Six times over the past 12 years in opposition, the NDP introduced a model bill on reforming campaign financing to get big union and corporate money out of B.C. politics.
Even in a world where you can’t take anything for granted, voters could be forgiven for assuming that if the NDP ever gained power, their campaign-finance reform would look something like what they introduced over and over again when they were out of power.
But this week, they introduced campaign-finance reform for the seventh time. This time it counted, since they’re in government. And the bill is vastly different from what they’ve been trotting out in the past.
It includes two different public-financing mechanisms, under which taxpayers will be automatically funding political parties to the tune of millions of dollars. One of the funding streams is “transitional” and Premier John Horgan is assuring everyone it will phase out — “disappear” — after four years. But that is far from clear in the bill, which calls for committee study after one term that could easily make it permanent.
And the rest of the cash flow is a locked-in commitment under which taxpayers will pay 50 per cent of parties’ election campaign expenses. There’s nothing transitional about it.
None of the previous bills spelled out that public money would simply replace union and corporate money. In fact, the opposite impression was left. Skeptics continually raised the idea that it was likely or possible, and the NDP cavalierly brushed that aside.
The other major departure is just a process issue, but still significant. All the previous bills had a detailed outline of how an independent panel of some sort would review election financing in general once the big money was abolished. The bills required the chief electoral officer to start a comprehensive review right after the law took effect, to study financing, election advertising, donor limits “and any other relevant consideration.”
That independent study was often used to deflect the questions about whether taxpayers would wind up being on the hook for political-party operations. The stance was: We’ll ban big money, and then have a review recommend other refinements.
But in Monday’s bill, just as public financing was slammed into effect with no advance notice, the independent review abruptly vanished without a trace.
If the bill really is “the most significant legislation we’ve seen in B.C. since 1871,” as the over-heated premier claimed, you’d think there would be room for a independent review of the topic.
Legislation that relates to the nuts and bolts of the democratic system should have some impartial oversight, and there are always cautions about a government imposing its will unilaterally on such fundamental changes.
Those worries seem to have vanished. The NDP is imposing a done deal, and it’s different from the deal they promised for years.
The unpleasant surprises are getting a lot of attention, but the year-in, year-out introduction of the old version of campaign finance reform — now inoperative — deserves to be recalled.

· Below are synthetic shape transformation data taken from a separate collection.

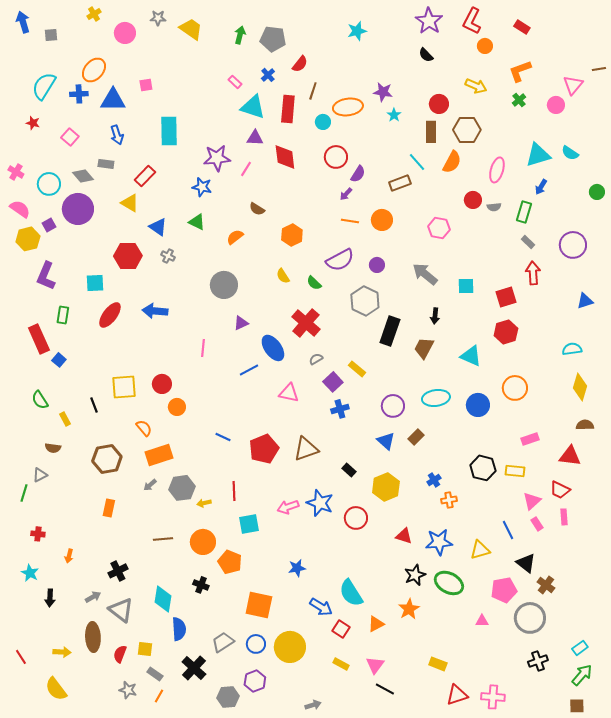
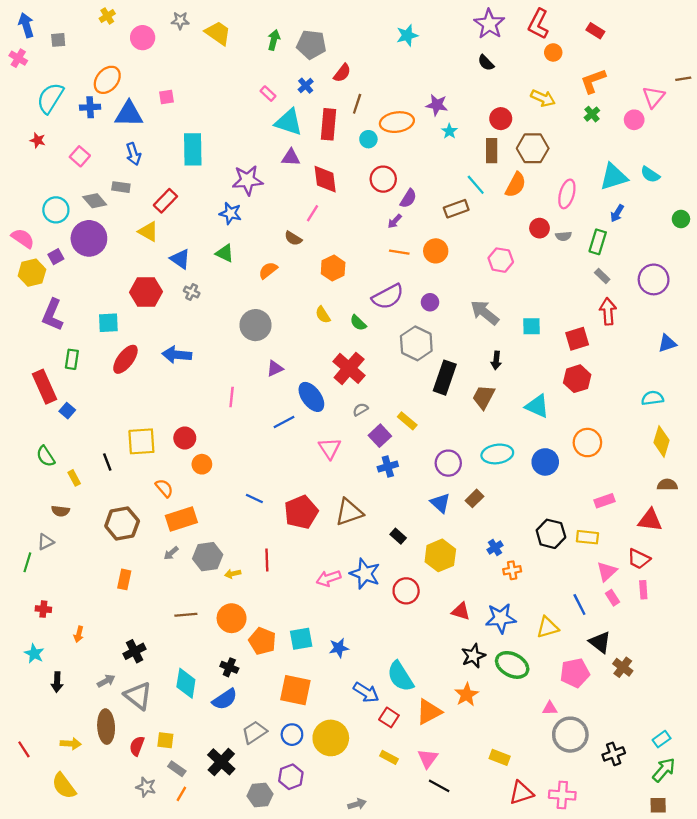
pink line: (246, 169) -> (313, 213), moved
pink cross: (16, 172) -> (18, 58), moved
pink triangle: (289, 393) -> (330, 448), turned 45
cyan square: (249, 524) -> (301, 639), moved
gray circle: (530, 618) -> (570, 735), moved
orange triangle: (376, 624) -> (429, 712), size x1.4
blue semicircle: (179, 629) -> (225, 699), moved, turned 60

They were introduced in 2005, 2008, 2010, 2015, 2016 and again last winter.
In January, the NDP laid them all together on a table at a news conference to highlight their persistence and devotion to the reform. The photo-op also left the impression that the bill was more or less a finished product, since all the versions were almost identical. (One difference is intriguing in retrospect. The last version, renamed the Get Big Money Out of Politics Act, dropped a reference to the future independent panel considering public financing as an option. That led people even further away from what happened this week.)
At that photo-op, then Opposition Leader John Horgan was asked if public financing wasn’t inevitable.
He disagreed, saying other systems do without it. “We need to take this away from government members.” He said Elections B.C. and prominent people could review the international landscape and come back with the best answer.
Instead, the NDP likely reviewed their own bank account and realized they can’t quit taking union donations cold turkey, so they wrote in two public funding streams to tide them over. It would be marginally easier to take if they hadn’t been so dismissive of people who predicted this is exactly what would happen.